Andrew Gimson, who wrote another biography, ‘Boris: The Making of the Prime Minister’ (2016), gives a glimpse of where we are right now:  

“Boris has a much higher tolerance of risk than most people, including most politicians. He sometimes likes to let things run with a kind of belief that they will somehow work themselves out”. I suppose this is a euphemistic description and what dithering might seem like to a hagiographer.

A former No 10 insider is quoted being a bit clearer, the PM’s famous indecisiveness being described so:

“Lots of secretaries of state have a paranoia they’re making the wrong decisions, and the PM is worse at that than anyone.
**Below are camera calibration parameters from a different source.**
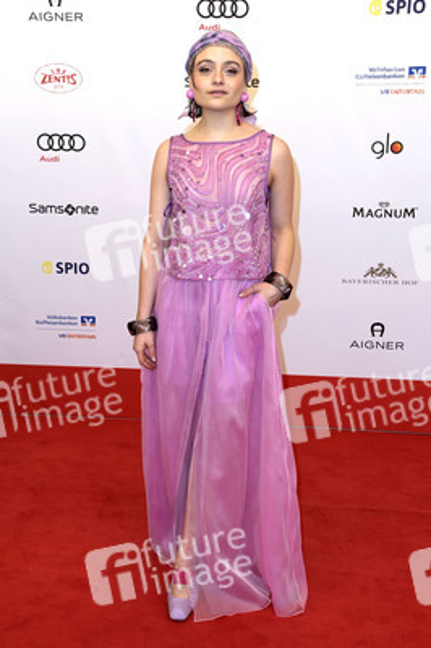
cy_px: 324
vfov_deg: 41.1
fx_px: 863
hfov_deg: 28.0
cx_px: 216
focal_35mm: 48
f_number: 6.3
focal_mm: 48
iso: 400
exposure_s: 1/250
In every meeting he’ll make a decision and then afterwards he will ask was that the right decision?”

Paul Waugh himself says:

“Others felt that the main issue with the lack of direction was the PM’s lifelong habit of just putting off to tomorrow any difficult problem he has today. Add his lack of a strategic vision or plan and the consequences were always going to play out, ex-ministers and advisers suggest.”

Johnson now faces the biggest decision of his life. The deal is said to be 95 percent agreed and I assume in many areas, and for many people, it will represent a good deal, the best available, otherwise presumably Lord Frost wouldn’t have agreed to it. And there is almost certainly a compromise to be reached on fish

But the price for all of that will be accepting the highly unpalatable bits of the remaining 5 percent. The level playing field (LPF) conditions, and an overall governance package which allows for rapid and effective retaliation if one side or the other departs from the agreed terms, is going to come at a huge political cost. This will look to the hardline Brexiters not unlike continued membership of the EU, but with no say over the rules. 
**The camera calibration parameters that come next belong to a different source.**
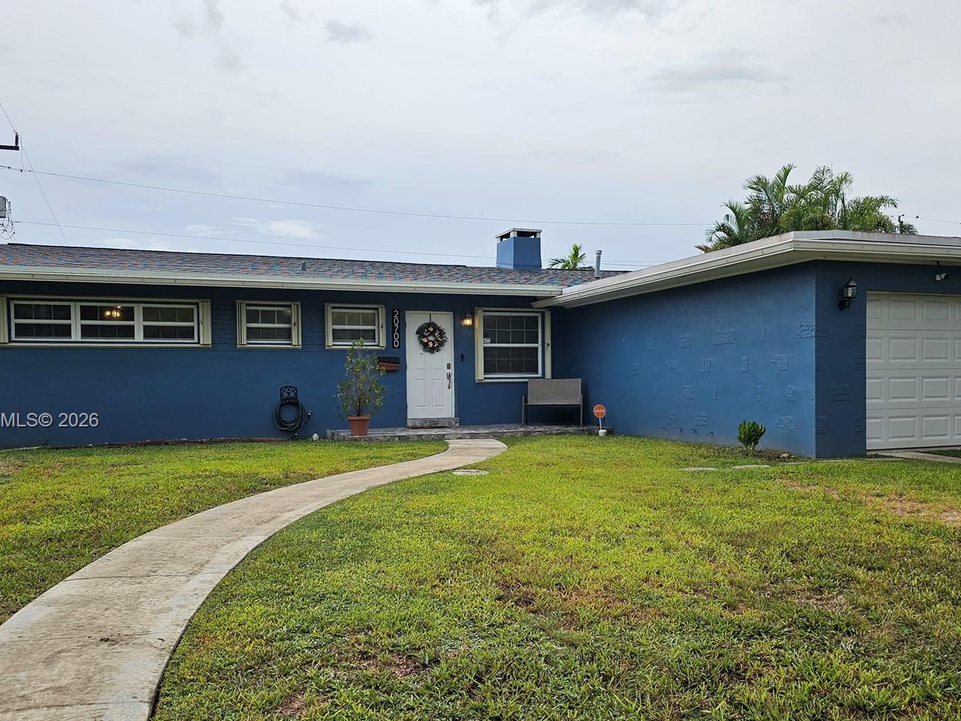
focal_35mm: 30
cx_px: 482
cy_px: 422
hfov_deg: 60.0
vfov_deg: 46.6
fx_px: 833
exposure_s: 1/260
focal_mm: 6.3
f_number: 1.7
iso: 10
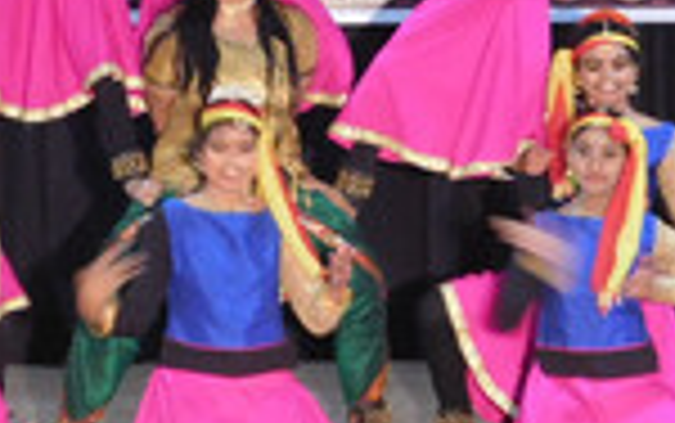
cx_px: 328
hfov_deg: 14.8
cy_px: -88
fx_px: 2596
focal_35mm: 141
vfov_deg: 9.2
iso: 400
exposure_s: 1/13
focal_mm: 7.1
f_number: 3.6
It is May’s ‘common rule book’ by another name and with even less influence, but it was always the price we would have to pay for tariff and quota-free access to the single market. One might say it is the whole problem of Brexit finally distilled into one simple question.

In June 2016, the German finance minister Wolfgang Schäuble put his finger on the problem:

“If the majority in Britain opts for Brexit, that would be a decision against the single market. In is in. Out is out. One has to respect the sovereignty of the British people.”

The agonies of the last four years have all been about this essential argument. What does Brexit really mean? Are we in or out of the single market and customs union? Johnson gambled that the EU would blink on a fundamental issue and allow Britain to have its cake and eat it. Access to the single market tariff and quota free but without the obligations. This is not going to happen. The moment of truth is at hand.

Do we now sever all ties and throw away the 95 percent already agreed because we can’t swallow the rest? Agreeing to the LPF conditions with a mechanism for future alignment to ensure the playing field continues to be level means we will have decided to opt in. And that is soon going to be a very big problem for Boris Johnson.